TEXT EXCERPT =
....................

Bug 1623157
| Summary: | Domain ABI stability check must forbid host MTU changes on NICs | |||
|---|---|---|---|---|
| Product: | Red Hat Enterprise Linux 7 | Reporter: | Daniel Berrangé <berrange> | |
| Component: | libvirt | Assignee: | Michal Privoznik <mprivozn> | |
| Status: | CLOSED ERRATA | QA Contact: | Luyao Huang <lhuang> | |
| Severity: | high | Docs Contact: | ||
| Priority: | high | |||
| Version: | 7.6 | CC: | dyuan, fjin, lmen, mtessun, stephenfin, xuzhang, yalzhang | |
| Target Milestone: | rc | |||
| Target Release: | --- | |||
| Hardware: | Unspecified | |||
| OS: | Unspecified | |||
| Whiteboard: | ||||
| Fixed In Version: | libvirt-4.5.0-9.el7 | Doc Type: | If docs needed, set a value | |
| Doc Text: | Story Points: | --- | ||
| Clone Of: | ||||
| : | 1623158 (view as bug list) | Environment: | ||
| Last Closed: | 2018-10-30 09:58:28 UTC | Type: | Bug | |
| Regression: | --- | Mount Type: | --- | |
| Documentation: | --- | CRM: | ||
| Verified Versions: | Category: | --- | ||
| oVirt Team: | --- | RHEL 7.3 requirements from Atomic Host: | ||
| Cloudforms Team: | --- | Target Upstream Version: | ||
| Embargoed: | ||||
| Bug Depends On: | ||||
| Bug Blocks: | 1623158 | |||
Patch posted upstream: https://www.redhat.com/archives/libvir-list/2018-August/msg01873.html Verify this bug with libvirt-4.5.0-9.el7.x86_64:
1. prepare two host for migration
2. start a guest which have a vNIC set mtu:
# virsh dumpxml vm1
...

....................

WHAT YOU WILL DO =
1. For each statement about the bug report, say yes or no and quote the exact words from the report that decide it: (a) The report is still open. (b) The check starts by getting two hosts ready for migration. (c) The guest used for the check has a vNIC with an MTU set.
2. In the listing, recast the lines starting at the one containing "class: Pinopsida" and ending at the one containing "scientific name: Spergularia media" as a Markdown table with the columns Row and Line. Include both of those lines and leave out any blank lines.
The bug report and the listing are unrelated to each other.

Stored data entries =

....................

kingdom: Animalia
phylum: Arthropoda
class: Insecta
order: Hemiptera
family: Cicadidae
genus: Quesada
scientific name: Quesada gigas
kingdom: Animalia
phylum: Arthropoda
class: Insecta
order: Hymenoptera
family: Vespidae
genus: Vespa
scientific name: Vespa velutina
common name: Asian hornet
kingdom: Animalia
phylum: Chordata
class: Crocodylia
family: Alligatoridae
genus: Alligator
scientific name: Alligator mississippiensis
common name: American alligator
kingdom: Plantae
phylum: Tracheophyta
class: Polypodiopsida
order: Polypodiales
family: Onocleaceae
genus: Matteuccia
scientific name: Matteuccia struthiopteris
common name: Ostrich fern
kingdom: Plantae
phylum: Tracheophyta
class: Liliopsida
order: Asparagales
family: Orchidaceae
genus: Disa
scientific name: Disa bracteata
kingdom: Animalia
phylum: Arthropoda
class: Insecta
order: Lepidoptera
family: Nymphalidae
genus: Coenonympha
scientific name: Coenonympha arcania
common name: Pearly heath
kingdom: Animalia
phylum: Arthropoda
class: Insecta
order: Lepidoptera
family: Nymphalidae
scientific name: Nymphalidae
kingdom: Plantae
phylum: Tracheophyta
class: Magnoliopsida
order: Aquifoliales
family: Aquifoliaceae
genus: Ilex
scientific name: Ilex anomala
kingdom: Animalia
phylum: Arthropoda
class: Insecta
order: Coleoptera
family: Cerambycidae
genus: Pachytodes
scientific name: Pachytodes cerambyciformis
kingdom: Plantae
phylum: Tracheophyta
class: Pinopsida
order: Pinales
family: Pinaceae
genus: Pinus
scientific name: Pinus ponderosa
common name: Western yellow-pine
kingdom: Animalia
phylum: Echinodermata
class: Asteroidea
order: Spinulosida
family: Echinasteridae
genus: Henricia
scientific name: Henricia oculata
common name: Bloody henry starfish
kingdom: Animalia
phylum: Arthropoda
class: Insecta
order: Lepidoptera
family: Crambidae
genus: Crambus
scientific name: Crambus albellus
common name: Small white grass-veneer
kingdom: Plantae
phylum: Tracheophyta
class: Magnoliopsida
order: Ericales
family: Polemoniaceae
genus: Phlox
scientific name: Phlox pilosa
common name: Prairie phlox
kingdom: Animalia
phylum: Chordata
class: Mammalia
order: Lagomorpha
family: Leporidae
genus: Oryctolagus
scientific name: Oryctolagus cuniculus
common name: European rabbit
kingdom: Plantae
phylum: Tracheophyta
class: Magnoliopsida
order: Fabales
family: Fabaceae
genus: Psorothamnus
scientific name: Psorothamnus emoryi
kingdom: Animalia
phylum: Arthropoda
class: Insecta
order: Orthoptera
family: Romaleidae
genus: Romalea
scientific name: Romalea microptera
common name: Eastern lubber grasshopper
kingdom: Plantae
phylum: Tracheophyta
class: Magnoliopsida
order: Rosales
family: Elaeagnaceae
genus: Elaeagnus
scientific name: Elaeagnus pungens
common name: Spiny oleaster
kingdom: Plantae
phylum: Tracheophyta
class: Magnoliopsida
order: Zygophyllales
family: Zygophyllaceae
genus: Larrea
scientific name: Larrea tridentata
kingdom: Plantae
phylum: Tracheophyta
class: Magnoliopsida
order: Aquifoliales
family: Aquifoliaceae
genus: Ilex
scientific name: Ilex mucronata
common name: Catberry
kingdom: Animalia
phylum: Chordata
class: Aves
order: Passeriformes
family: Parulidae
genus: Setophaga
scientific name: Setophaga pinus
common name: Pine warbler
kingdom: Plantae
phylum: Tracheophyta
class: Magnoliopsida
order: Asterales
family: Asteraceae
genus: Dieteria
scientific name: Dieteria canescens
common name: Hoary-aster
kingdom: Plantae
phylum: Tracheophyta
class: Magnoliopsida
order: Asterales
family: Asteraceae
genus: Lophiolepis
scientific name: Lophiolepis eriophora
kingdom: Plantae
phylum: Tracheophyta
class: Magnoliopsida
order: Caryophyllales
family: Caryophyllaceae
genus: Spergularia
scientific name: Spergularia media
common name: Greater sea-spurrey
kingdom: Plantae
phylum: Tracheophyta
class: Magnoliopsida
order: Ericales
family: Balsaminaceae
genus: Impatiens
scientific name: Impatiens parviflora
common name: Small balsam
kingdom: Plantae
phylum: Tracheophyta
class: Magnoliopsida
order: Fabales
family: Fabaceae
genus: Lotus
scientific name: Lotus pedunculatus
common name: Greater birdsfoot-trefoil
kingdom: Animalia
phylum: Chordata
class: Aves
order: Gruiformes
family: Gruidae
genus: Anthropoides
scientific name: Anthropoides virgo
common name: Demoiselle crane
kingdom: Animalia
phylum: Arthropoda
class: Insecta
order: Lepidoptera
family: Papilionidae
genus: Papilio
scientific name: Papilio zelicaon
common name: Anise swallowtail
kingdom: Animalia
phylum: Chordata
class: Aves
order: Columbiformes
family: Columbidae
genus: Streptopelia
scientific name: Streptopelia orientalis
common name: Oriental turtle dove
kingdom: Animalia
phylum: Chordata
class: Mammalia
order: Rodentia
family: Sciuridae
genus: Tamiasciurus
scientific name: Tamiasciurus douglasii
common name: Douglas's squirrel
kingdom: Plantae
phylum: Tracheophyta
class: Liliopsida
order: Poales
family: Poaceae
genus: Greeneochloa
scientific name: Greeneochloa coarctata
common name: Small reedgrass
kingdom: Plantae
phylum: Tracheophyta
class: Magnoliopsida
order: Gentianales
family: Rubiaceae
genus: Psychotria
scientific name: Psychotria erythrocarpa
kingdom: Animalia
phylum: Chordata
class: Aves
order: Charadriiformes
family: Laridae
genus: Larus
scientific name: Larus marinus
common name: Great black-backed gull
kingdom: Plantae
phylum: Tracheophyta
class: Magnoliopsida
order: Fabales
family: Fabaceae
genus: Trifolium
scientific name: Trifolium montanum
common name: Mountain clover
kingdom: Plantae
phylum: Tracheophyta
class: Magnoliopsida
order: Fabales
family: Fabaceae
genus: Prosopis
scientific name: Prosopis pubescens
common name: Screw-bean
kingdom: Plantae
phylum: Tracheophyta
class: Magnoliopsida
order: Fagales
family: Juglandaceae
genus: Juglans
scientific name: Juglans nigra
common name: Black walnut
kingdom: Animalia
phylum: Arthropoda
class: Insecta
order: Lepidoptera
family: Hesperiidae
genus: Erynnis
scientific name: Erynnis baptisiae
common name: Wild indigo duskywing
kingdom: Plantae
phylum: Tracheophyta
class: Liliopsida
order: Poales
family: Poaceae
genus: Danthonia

....................

ANSWERS FOR THE TASKS =
1.
(a) No: "CLOSED ERRATA"
(b) Yes: "prepare two host for migration"
(c) Yes: "start a guest which have a vNIC set mtu"

2.
| Row | Line |
|---|---|
| 1 | class: Pinopsida |
| 2 | order: Pinales |
| 3 | family: Pinaceae |
| 4 | genus: Pinus |
| 5 | scientific name: Pinus ponderosa |
| 6 | common name: Western yellow-pine |
| 7 | kingdom: Animalia |
| 8 | phylum: Echinodermata |
| 9 | class: Asteroidea |
| 10 | order: Spinulosida |
| 11 | family: Echinasteridae |
| 12 | genus: Henricia |
| 13 | scientific name: Henricia oculata |
| 14 | common name: Bloody henry starfish |
| 15 | kingdom: Animalia |
| 16 | phylum: Arthropoda |
| 17 | class: Insecta |
| 18 | order: Lepidoptera |
| 19 | family: Crambidae |
| 20 | genus: Crambus |
| 21 | scientific name: Crambus albellus |
| 22 | common name: Small white grass-veneer |
| 23 | kingdom: Plantae |
| 24 | phylum: Tracheophyta |
| 25 | class: Magnoliopsida |
| 26 | order: Ericales |
| 27 | family: Polemoniaceae |
| 28 | genus: Phlox |
| 29 | scientific name: Phlox pilosa |
| 30 | common name: Prairie phlox |
| 31 | kingdom: Animalia |
| 32 | phylum: Chordata |
| 33 | class: Mammalia |
| 34 | order: Lagomorpha |
| 35 | family: Leporidae |
| 36 | genus: Oryctolagus |
| 37 | scientific name: Oryctolagus cuniculus |
| 38 | common name: European rabbit |
| 39 | kingdom: Plantae |
| 40 | phylum: Tracheophyta |
| 41 | class: Magnoliopsida |
| 42 | order: Fabales |
| 43 | family: Fabaceae |
| 44 | genus: Psorothamnus |
| 45 | scientific name: Psorothamnus emoryi |
| 46 | kingdom: Animalia |
| 47 | phylum: Arthropoda |
| 48 | class: Insecta |
| 49 | order: Orthoptera |
| 50 | family: Romaleidae |
| 51 | genus: Romalea |
| 52 | scientific name: Romalea microptera |
| 53 | common name: Eastern lubber grasshopper |
| 54 | kingdom: Plantae |
| 55 | phylum: Tracheophyta |
| 56 | class: Magnoliopsida |
| 57 | order: Rosales |
| 58 | family: Elaeagnaceae |
| 59 | genus: Elaeagnus |
| 60 | scientific name: Elaeagnus pungens |
| 61 | common name: Spiny oleaster |
| 62 | kingdom: Plantae |
| 63 | phylum: Tracheophyta |
| 64 | class: Magnoliopsida |
| 65 | order: Zygophyllales |
| 66 | family: Zygophyllaceae |
| 67 | genus: Larrea |
| 68 | scientific name: Larrea tridentata |
| 69 | kingdom: Plantae |
| 70 | phylum: Tracheophyta |
| 71 | class: Magnoliopsida |
| 72 | order: Aquifoliales |
| 73 | family: Aquifoliaceae |
| 74 | genus: Ilex |
| 75 | scientific name: Ilex mucronata |
| 76 | common name: Catberry |
| 77 | kingdom: Animalia |
| 78 | phylum: Chordata |
| 79 | class: Aves |
| 80 | order: Passeriformes |
| 81 | family: Parulidae |
| 82 | genus: Setophaga |
| 83 | scientific name: Setophaga pinus |
| 84 | common name: Pine warbler |
| 85 | kingdom: Plantae |
| 86 | phylum: Tracheophyta |
| 87 | class: Magnoliopsida |
| 88 | order: Asterales |
| 89 | family: Asteraceae |
| 90 | genus: Dieteria |
| 91 | scientific name: Dieteria canescens |
| 92 | common name: Hoary-aster |
| 93 | kingdom: Plantae |
| 94 | phylum: Tracheophyta |
| 95 | class: Magnoliopsida |
| 96 | order: Asterales |
| 97 | family: Asteraceae |
| 98 | genus: Lophiolepis |
| 99 | scientific name: Lophiolepis eriophora |
| 100 | kingdom: Plantae |
| 101 | phylum: Tracheophyta |
| 102 | class: Magnoliopsida |
| 103 | order: Caryophyllales |
| 104 | family: Caryophyllaceae |
| 105 | genus: Spergularia |
| 106 | scientific name: Spergularia media |